Collected data entries
========
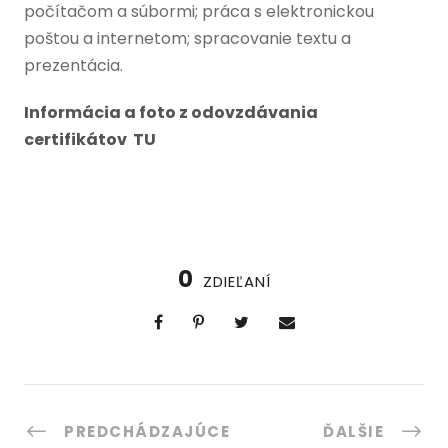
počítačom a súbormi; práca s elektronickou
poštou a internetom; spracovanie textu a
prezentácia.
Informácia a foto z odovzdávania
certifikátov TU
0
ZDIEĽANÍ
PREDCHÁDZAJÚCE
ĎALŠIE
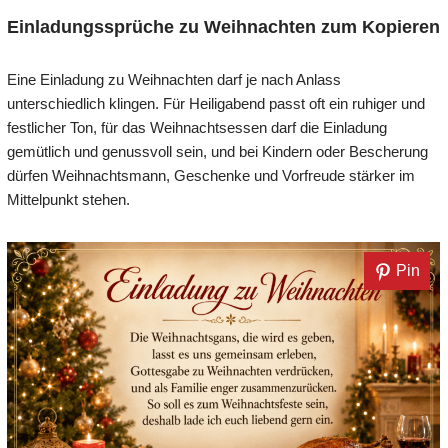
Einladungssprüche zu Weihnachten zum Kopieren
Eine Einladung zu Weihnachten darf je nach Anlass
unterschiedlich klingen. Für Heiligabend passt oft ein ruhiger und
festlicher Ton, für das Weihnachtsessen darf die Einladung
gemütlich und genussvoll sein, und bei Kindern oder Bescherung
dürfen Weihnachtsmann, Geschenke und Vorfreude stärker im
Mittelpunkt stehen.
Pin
========
■ **Work task**
Make an exact copy of every line from the one with "dürfen Weihnachtsmann, Geschenke" to the end of the data, with the first and last of those lines included.

■ **Final answer**
dürfen Weihnachtsmann, Geschenke und Vorfreude stärker im
Mittelpunkt stehen.
Pin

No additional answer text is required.